El traductor de Sade, Lampedusa, Sciascia y Umberto Eco presenta hoy su último poemario, "Beneficio del asombro"

Ricardo Pochtar, en la calle Rodríguez San Pedro. MARCOS LEÓN

Aunque suene extraño, hay argentinos de palabra contenida. Al menos por escrito. Es el caso de Ricardo Pochtar, bonaerense de 1943 afincado en Gijón desde hace años. Una prueba es "Beneficio del asombro" (Tigres de Papel), poemario en el que es excepción el texto (y reúne ciento tres composiciones) que pasa de los diez versos. "El tono de mi poesía es cada vez más despojado; a mí, como lector, lo de ponerlo todo en el poema me parece un abuso", explica.

Una poética que condice con el excelente aforista que también es Pochtar: síntesis, concentración expresiva, conceptualismo lírico. El autor, afamado traductor al español del Marqués de Sade, Lampedusa, Leonardo Sciascia o Umberto Eco, presentará hoy en la gijonesa librería La Buena Letra (20.00 horas) ese último volumen de poemas. Estará acompañado por Rafael Gutiérrez Testón, presidente del gremio de libreros de Asturias y comentarista deportivo de este diario.

Pochtar publicó su anterior poemario hace cuatro años, "El canto del azar", y hace dos dio a la estampa "Pequeñas percepciones", una estupenda suma de aforismos. Aunque el invierno de Gijón -ciudad a la que llegó con su mujer huyendo del sol-, le tiene sumido en un pertinaz constipado, no para de trabajar en lo suyo.

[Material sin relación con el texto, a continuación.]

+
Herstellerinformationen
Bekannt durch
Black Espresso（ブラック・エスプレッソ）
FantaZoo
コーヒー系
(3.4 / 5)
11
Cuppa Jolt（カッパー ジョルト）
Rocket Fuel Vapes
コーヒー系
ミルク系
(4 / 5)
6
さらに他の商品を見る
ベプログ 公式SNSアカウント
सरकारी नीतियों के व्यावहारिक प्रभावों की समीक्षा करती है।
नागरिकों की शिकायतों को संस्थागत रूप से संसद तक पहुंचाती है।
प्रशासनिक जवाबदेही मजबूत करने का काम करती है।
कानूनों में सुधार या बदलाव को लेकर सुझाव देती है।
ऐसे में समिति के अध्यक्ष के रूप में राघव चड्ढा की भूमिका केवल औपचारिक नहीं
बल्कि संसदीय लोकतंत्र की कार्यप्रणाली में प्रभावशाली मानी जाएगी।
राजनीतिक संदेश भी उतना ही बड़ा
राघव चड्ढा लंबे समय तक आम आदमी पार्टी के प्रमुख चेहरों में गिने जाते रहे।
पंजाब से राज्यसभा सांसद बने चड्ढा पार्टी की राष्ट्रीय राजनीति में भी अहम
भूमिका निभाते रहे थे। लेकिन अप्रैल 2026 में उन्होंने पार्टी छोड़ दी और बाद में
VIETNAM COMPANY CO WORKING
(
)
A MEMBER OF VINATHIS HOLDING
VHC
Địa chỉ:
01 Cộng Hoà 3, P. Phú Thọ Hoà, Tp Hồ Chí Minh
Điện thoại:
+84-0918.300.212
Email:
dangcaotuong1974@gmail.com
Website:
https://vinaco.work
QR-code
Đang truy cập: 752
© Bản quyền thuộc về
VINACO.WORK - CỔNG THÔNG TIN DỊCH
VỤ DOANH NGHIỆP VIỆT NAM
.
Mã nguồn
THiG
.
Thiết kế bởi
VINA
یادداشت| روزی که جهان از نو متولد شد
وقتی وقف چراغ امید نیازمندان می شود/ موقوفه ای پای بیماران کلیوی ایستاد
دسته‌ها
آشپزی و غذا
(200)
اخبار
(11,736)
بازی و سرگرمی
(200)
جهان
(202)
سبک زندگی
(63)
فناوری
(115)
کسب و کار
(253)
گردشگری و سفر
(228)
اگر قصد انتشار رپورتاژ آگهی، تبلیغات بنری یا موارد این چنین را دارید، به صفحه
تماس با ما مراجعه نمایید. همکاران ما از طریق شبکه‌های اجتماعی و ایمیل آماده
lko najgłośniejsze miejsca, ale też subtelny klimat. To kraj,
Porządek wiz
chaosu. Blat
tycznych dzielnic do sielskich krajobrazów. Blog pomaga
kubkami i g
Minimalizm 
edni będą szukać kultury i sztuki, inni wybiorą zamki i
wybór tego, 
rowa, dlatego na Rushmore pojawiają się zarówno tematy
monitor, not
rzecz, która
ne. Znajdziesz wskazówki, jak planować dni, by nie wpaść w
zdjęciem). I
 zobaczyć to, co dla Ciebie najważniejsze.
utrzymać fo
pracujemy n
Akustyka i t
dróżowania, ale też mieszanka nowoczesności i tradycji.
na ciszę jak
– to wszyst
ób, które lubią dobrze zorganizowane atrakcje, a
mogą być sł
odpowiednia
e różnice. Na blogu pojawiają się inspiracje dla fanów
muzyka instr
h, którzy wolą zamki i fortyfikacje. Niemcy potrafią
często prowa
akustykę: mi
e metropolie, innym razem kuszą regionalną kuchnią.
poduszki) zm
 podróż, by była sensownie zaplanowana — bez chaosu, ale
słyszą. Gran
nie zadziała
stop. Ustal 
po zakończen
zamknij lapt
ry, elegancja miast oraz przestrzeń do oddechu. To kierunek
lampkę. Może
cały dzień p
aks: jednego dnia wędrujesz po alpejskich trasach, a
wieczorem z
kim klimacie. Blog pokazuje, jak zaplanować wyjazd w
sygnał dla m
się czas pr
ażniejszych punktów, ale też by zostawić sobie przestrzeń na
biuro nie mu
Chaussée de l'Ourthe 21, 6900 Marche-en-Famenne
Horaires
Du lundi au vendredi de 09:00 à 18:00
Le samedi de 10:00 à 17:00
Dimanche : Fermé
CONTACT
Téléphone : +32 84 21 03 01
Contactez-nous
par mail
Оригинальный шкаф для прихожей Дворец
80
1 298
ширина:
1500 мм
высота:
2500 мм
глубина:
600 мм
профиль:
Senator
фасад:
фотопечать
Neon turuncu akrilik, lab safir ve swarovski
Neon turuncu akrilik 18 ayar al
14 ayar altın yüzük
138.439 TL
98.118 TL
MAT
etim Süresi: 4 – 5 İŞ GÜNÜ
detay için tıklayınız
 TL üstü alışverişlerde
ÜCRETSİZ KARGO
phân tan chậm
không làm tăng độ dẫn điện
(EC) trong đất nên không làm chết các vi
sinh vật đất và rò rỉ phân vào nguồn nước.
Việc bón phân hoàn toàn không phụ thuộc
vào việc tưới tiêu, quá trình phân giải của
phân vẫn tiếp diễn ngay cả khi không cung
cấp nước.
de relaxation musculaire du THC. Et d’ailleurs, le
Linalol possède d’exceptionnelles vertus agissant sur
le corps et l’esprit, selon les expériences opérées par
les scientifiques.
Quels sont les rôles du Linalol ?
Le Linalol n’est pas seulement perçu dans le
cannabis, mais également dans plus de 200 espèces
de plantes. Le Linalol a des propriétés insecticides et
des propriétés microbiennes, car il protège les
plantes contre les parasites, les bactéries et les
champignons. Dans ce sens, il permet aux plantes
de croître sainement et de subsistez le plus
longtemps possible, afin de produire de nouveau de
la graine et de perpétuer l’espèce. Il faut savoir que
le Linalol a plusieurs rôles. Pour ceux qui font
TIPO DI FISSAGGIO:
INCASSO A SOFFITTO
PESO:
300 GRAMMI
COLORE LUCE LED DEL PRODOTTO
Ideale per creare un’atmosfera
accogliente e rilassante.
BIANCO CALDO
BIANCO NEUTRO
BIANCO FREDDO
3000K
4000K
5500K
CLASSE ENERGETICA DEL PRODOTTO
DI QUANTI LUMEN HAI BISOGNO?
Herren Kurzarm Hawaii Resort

Ahora ya menos en las traducciones de la escritura ajena. "Se tiene que reeditar mi traducción de 'El gatopardo', de Lampedusa", dice. Suya es la versión del superventas de Eco, "El nombre de la rosa". Junto con el español, domina el italiano, el inglés y el italiano. Fue traductor para Naciones Unidas y en el 2010 le dieron el premio internacional de traducción literaria "Claude Couffon". "Si hay un proyecto que me apasione, lo haré, porque llega un momento en que te cansas un poco", señala.

Prefiere ahora escribir y releer. Le gustan los textos que funcionan como icebergs: lo evidente es tan sólo una parte del conjunto. Su poesía mantiene una cierta continuidad, como suele suceder con los autores que tienen algo que decir. Pero hay también algunos cambios sutiles: "Existe una carga afectiva que ha ido cambiando con el tiempo, aunque son cosas, supongo, inevitables; en algunos textos se desliza un poco de ironía, un último registro que no es deliberado y que responde, quizás, a que la experiencia es frustrante en tantos aspectos". En sus poemas transpira en ocasiones eso que él mismo llama "el dolor del mundo". Es capaz de prodigiosos compendios: "La cucharada que en medio/ de la sopa sabe a nada", como escribe en "Mal de vivre".

"Mi ideal es la tensión literaria entre dos pulsiones: la lírica y la conceptual, que los conceptos se hagan líricos y al revés", subraya el poeta. "Una contaminación", añade. A su 75 años, está en una gran etapa creativa y de relecturas. Si se le pregunta por los poetas y escritores que le han acompañado, mira a una orilla y otra del Atlántico. Confiesa que conoce más a fondo la poesía latinoamericana que la española, aunque nombra -junto a su paisano Roberto Juarroz- a Pedro Salinas y Jorge Guillén. Le fascinaron pronto los italianos Eugenio Montale, Salvatore Quasimodo o Ungaretti. Y sigue fiel a Kafka o a los aforismos de Canetti.